There you have it. The pie crust. You already know it’s going to be good so don’t be scared. The real scary part is in the cooking. Filling for this pie crust is pretty easy to put together. To date, I’ve done Pumpkin, Pecan, and Cherry pretty well. I’m having a problem getting my apple pie to not be runny. If I ever figure that out, I’ll write it out for you here.

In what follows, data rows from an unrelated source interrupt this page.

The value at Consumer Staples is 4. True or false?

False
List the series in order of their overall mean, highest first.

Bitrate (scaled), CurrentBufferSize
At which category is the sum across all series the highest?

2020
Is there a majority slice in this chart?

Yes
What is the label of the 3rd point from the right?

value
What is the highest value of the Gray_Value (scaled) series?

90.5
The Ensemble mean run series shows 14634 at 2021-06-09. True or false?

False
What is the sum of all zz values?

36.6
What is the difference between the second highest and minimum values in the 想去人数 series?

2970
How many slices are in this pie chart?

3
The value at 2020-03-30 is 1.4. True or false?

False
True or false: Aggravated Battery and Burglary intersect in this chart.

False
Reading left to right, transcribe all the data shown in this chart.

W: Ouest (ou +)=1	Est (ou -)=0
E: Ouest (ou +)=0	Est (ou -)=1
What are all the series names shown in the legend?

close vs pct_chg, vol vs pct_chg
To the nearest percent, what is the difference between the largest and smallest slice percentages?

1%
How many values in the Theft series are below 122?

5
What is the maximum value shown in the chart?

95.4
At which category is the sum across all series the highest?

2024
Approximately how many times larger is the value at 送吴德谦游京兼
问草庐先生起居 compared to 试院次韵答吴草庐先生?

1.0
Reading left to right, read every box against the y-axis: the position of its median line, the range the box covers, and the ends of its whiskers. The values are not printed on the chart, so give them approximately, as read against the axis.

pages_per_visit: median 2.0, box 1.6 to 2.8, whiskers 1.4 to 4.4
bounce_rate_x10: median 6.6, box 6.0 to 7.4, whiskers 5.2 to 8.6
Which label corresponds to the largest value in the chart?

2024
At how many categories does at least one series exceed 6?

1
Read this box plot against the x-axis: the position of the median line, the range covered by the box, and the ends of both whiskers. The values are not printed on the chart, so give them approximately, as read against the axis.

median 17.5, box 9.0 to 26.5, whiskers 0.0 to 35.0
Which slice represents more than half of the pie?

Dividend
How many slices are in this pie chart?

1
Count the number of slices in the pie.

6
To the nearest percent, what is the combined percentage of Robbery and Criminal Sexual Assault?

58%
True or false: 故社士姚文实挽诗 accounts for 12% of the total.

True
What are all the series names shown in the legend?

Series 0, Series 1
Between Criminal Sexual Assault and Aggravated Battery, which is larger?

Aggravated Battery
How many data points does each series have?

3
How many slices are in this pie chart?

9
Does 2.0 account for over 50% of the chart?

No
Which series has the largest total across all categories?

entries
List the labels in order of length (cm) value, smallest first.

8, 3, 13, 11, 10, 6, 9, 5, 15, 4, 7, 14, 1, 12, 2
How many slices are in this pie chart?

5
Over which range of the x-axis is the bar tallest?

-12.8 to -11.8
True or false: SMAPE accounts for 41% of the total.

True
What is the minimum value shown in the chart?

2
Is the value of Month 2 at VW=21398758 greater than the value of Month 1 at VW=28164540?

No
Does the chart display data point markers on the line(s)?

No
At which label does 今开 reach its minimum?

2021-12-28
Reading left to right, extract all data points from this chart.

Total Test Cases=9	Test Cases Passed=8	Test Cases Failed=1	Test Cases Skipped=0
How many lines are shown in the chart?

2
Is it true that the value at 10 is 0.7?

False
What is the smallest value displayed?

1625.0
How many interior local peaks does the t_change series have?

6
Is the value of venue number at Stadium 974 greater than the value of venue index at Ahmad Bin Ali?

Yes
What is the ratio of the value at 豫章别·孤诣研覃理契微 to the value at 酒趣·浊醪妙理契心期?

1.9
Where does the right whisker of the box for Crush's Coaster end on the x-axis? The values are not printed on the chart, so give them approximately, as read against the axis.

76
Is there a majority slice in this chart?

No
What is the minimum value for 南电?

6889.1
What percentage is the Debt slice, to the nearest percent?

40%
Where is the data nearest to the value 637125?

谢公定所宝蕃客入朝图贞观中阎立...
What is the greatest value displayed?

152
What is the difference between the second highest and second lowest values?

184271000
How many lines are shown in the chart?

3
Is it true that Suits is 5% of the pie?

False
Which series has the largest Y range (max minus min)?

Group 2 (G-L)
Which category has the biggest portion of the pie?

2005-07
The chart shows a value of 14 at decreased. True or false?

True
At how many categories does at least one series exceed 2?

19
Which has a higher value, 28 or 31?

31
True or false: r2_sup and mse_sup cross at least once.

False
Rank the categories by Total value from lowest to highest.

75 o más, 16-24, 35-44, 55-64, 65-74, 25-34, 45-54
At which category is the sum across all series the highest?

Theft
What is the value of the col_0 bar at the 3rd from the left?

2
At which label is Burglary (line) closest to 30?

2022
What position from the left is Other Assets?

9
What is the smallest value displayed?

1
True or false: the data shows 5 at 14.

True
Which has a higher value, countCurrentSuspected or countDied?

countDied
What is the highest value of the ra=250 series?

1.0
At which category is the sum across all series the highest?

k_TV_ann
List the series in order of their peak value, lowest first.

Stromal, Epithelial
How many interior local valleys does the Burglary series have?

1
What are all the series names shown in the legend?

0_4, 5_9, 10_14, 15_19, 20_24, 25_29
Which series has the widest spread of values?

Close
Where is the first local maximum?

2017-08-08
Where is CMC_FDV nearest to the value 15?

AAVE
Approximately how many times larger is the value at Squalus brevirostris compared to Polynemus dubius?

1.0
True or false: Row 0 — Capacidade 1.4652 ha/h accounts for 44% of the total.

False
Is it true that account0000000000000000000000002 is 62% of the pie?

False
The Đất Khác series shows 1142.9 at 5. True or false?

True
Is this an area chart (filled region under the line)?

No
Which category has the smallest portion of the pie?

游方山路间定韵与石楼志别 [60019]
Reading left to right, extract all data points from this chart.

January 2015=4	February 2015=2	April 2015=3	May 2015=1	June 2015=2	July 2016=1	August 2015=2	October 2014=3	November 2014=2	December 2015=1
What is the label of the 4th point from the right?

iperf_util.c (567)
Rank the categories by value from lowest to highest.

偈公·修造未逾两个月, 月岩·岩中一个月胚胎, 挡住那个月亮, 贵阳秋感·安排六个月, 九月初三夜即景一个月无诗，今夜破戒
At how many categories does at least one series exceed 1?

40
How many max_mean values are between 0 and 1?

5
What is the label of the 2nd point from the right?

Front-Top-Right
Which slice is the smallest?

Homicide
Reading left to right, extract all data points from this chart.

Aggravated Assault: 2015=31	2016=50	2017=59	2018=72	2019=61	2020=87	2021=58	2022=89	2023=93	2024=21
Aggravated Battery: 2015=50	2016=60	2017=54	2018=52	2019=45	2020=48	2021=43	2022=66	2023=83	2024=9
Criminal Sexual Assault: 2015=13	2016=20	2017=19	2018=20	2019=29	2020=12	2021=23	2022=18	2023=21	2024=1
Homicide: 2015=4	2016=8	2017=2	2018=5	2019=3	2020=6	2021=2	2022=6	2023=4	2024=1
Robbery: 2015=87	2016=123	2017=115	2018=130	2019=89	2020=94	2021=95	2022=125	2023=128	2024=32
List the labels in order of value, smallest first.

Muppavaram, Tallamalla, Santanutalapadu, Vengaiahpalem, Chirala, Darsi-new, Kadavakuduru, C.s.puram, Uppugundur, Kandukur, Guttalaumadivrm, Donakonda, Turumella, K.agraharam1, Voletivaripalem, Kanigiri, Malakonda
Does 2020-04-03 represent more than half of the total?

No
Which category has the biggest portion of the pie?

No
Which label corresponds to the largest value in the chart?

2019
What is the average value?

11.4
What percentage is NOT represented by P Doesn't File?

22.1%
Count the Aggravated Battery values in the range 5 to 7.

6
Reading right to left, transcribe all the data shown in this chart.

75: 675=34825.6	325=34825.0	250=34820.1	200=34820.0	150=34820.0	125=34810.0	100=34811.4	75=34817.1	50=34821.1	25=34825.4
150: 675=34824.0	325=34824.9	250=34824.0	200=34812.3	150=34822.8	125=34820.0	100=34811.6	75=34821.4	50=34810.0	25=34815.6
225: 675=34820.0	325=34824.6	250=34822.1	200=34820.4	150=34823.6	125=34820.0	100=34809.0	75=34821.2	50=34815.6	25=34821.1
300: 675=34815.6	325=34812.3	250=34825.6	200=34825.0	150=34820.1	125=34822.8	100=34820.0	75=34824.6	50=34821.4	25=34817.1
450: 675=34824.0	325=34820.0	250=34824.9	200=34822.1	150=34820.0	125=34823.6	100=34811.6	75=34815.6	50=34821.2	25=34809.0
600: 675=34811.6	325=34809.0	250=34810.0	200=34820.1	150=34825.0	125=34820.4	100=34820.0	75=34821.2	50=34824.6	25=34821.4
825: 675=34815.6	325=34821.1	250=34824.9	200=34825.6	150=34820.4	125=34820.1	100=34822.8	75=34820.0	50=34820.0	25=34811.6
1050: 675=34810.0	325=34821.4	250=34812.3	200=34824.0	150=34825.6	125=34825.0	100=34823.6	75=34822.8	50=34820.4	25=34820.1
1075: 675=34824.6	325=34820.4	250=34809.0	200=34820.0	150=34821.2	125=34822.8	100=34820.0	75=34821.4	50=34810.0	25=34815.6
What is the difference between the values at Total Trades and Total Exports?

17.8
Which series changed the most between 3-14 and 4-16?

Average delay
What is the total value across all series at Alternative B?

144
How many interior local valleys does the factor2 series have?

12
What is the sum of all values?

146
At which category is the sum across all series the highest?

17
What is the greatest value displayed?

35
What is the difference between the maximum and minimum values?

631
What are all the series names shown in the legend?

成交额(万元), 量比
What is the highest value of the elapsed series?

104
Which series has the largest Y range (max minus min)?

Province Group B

Just be sure that when you cook it, you make 3-4 aluminum foil covers – kind of like putting a fort around the top of the pie. Don’t buy the easy button pie crust cover. Mine never worked well and only caused the crust to burn faster. Aluminum foil loosely sitting over most of the crust will do the trick. Pull it off 15 min before you plan to pull it out.

On Freezing:

I have to be honest. I haven’t tried it yet, but I plan to soon. If it works out, I’ll let you know.


I hope this helps you boys. I hope you can see some memories pop off of the screen here as I’ve written the steps. One day I’ll bet you surpass my baking knowledge and show me something incredible. I can’t wait to see how all of this unfolds. Just know you are loved.